Было в нем что-то от раковины морской. Может, изгиб чуть смазанного гребня, словно перетекающего в клешни, охватывающие виски и скулы, в защищающий челюсть наустник, или безупречные переливы и извивы светлых и темных полос, напоминавшие радужную пленку разлитого по воде жидкого греческого огня, только монохромную. Рэндалл никогда не носил шлемов с забралами — они слишком ограничивали видимость, а он, как опытный полководец, весьма ценил возможность видеть поле.
— Как ты отводишь стрелы? — спросила она. Он поглядел в ее сторону с проблеском интереса.
— Никогда даже не думал об этом. Вообще, как мне кажется, с наступлением зрелости я утратил многое из того, чем владел. Есть вещи, сделать которые может только ребенок. Поверишь ли, в тринадцать лет я был способен на расстоянии сломать ножку у кровати, сорвать с гвоздя картину в тяжелой раме. — Он улыбнулся воспоминаниям детства. — А теперь, чтобы напиться, я должен встать, пересечь комнату, налить воды в кружку, тьфу! Тягомотина.
Она хихикнула.
— А ты? Ты ощущаешь себя ребенком?
— Только с очень немногими людьми, — отвечала она осторожно. — С тобой.

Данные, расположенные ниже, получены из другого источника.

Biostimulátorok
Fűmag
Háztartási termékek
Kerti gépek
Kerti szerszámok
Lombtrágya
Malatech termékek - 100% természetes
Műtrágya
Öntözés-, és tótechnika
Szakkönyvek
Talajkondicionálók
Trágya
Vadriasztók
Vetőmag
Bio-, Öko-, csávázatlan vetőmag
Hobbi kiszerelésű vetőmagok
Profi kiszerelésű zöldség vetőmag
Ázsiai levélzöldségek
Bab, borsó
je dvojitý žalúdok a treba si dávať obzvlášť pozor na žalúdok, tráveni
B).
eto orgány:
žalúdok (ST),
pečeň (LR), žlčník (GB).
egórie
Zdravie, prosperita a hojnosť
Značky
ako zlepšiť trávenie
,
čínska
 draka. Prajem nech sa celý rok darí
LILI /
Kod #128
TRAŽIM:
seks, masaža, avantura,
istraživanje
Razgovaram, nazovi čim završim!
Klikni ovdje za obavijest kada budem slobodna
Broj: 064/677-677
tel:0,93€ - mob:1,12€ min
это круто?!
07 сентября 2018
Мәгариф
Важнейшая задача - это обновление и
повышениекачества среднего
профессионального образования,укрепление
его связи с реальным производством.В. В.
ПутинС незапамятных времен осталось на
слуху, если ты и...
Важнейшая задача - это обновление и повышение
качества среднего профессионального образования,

С де Грасе. Он… ну, выглядит так словно десятками оперировал заклятых на крови.
— Интересно, — протянул Рэндалл. — Надо будет присмотреться. То-то он смелый.
Аранта неумело улыбнулась, сверкнув во тьме белизной зубов, и кивнула, указав подбородком на кружку, возникшую в районе его левого локтя.

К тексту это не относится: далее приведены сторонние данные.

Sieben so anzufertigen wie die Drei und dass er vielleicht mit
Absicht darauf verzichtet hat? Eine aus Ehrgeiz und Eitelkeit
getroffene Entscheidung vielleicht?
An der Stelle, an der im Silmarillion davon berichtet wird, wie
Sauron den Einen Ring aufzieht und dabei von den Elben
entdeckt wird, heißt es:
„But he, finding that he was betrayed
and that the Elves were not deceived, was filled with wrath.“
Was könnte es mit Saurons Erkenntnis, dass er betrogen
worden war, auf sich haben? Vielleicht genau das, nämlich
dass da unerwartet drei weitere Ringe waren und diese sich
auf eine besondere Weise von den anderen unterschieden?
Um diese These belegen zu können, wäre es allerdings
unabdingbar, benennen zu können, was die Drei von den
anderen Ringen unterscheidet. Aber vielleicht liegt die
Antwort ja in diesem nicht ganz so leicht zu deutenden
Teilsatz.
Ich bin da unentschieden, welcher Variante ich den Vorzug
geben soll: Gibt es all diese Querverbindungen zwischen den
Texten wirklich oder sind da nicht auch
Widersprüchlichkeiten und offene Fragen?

— Эй! — притворно удивился Рэндалл. — Ее здесь не было! Это ты сделала?
Она покачала головой:
— Я даже не смотрела в ту сторону. А коли смотрела бы — Ничего бы не вышло. Желание должно быть коротким, сильным… злым. Тогда и шатер с кольев можно сорвать.
— Ты можешь?
— Прикажи.
— Аранта, — — сказал Рэндалл, — мне очень нужна эта победа. Очень. Больше, чем жизнь, больше, чем воздух. Я не постою ни за какой ценой. Есть битвы, когда недостаточно ни преданности, ни денег. Я загнал зверя к самому его логову, и теперь, развернувшись к берлоге спиной, он еще способен создать так называемый переломный момент. По моим подсчетам, у Брогау больше людей. Значительно больше. Он может позволить себе поставить лучников нацеленными в спину собственной пехоте. Кто не идет вперед, тот не пойдет назад. Если мы не победим завтра, я погибну. Погибнут все, чьи имена упоминались рядом с моим. Когда все рациональное учтено с обеих сторон, мне остается пользоваться только иррациональным.
— Почему ты говоришь мне это? Он встал.
— Потому что хочу, чтоб ты сделала мне эту победу, и не говори, будто ты этого не можешь.
Их встретившиеся глаза были как кремень и огниво.